Abusi su minore, l’inchiesta va avanti: l’indagata aveva rivelato che il padre del neonato era il 15enne

Non aveva fatto mistero del fatto che il secondogenito, nato lo scorso agosto, non fosse figlio del marito, ma del ragazzino a cui faceva ripetizioni di inglese. L’operatrice sociosanitaria di 35 anni, ora indagata per atti sessuali su minore, aveva rivelato la circostanza ad alcune persone, probabilmente anche al marito, come fatto intendere allo stesso 15enne tramite alcuni messaggi, che hanno turbato profondamente il giovane, spingendolo a confidarsi con la madre.
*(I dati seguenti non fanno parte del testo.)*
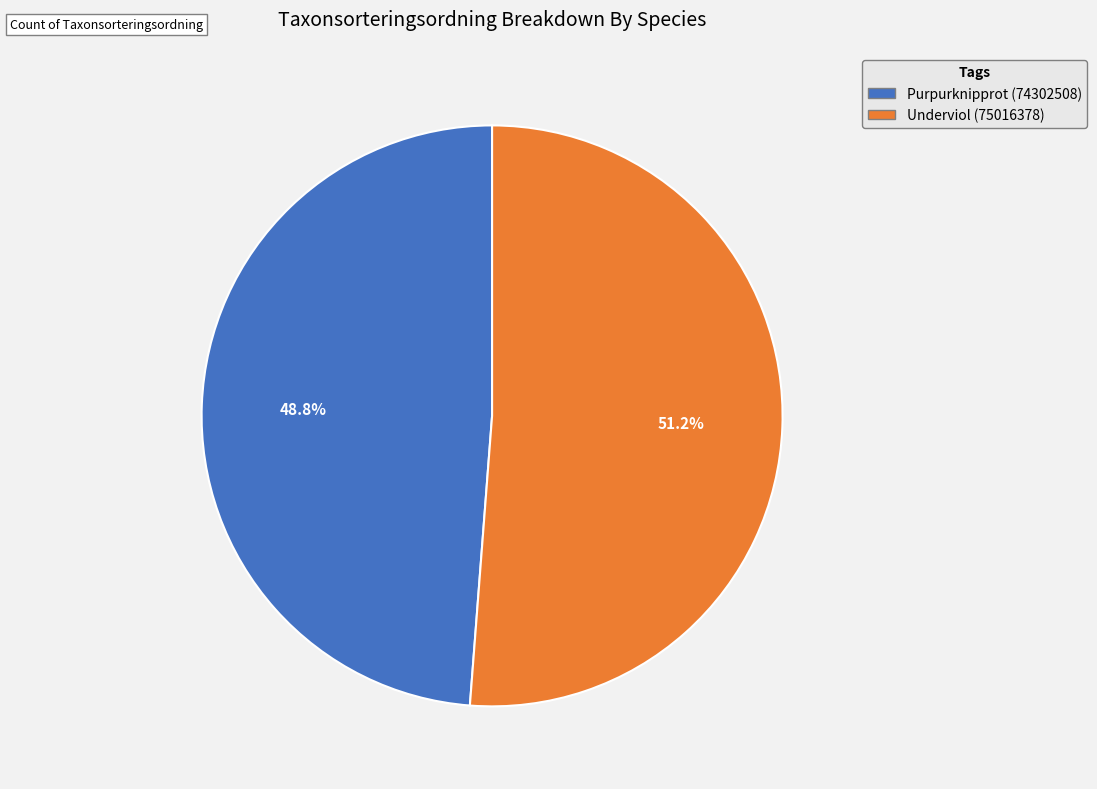

Which has a higher value, Underviol (75016378) or Purpurknipprot (74302508)?

Underviol (75016378)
Le indagini della Procura, scaturite una settimana fa dalla denuncia dei genitori del 15enne, si stanno concentrando sull’acquisizione di testimonianze utili a ricostruire i contorni della relazione fra la 35enne e l’adolescente. Un rapporto iniziato nella primavera 2017 quando il ragazzo non aveva ancora compiuto 14 anni e frequentava la terza media. L’età dei 14 anni è fissata dal legislatore come limite al di sotto del quale ogni atto sessuale compiuto nei confronti del minore è considerato violenza, non potendosi ritenere consensuale. Un limite che sale a 16 anni nel caso il cui il colpevole sia persona a cui il minore sia affidato per ragioni di cura, educazione, istruzione e vigilanza.
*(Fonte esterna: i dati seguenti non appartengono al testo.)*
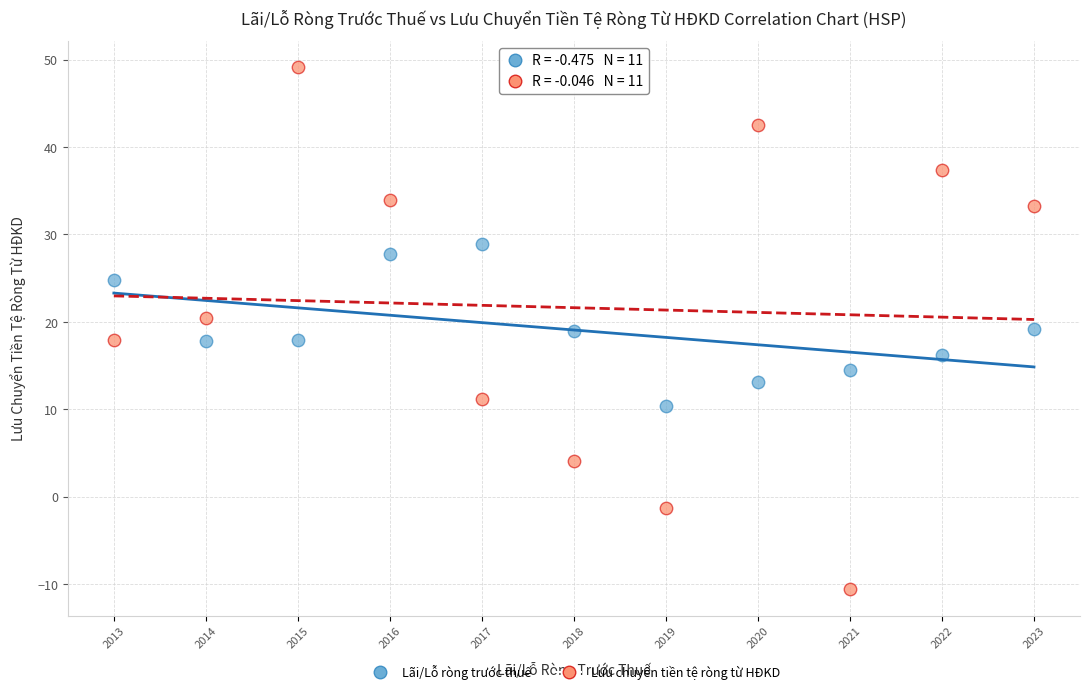

What are all the series names shown in the legend?

Lãi/Lỗ ròng trước thuế, Lưu chuyển tiền tệ ròng từ HĐKD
Gli inquirenti, che hanno sentito anche la madre del ragazzino, hanno già in mano buona parte dei messaggi che si sono scambiati nel tempo i due protagonisti della vicenda; il cellulare e il computer della donna sono stati sequestrati nel corso della perquisizione effettuata dalla squadra mobile nei giorni scorsi. Un passaggio fondamentale dell’inchiesta sarà l’audizione del 15enne; gli avvocati difensori della donna, Mattia Alfano e Massimo Nistri, hanno annunciato che chiederanno l’audizione in modalità protetta sotto forma di incidente probatorio, in modo da cristallizzare la testimonianza della vittima e renderla utilizzabile nel processo.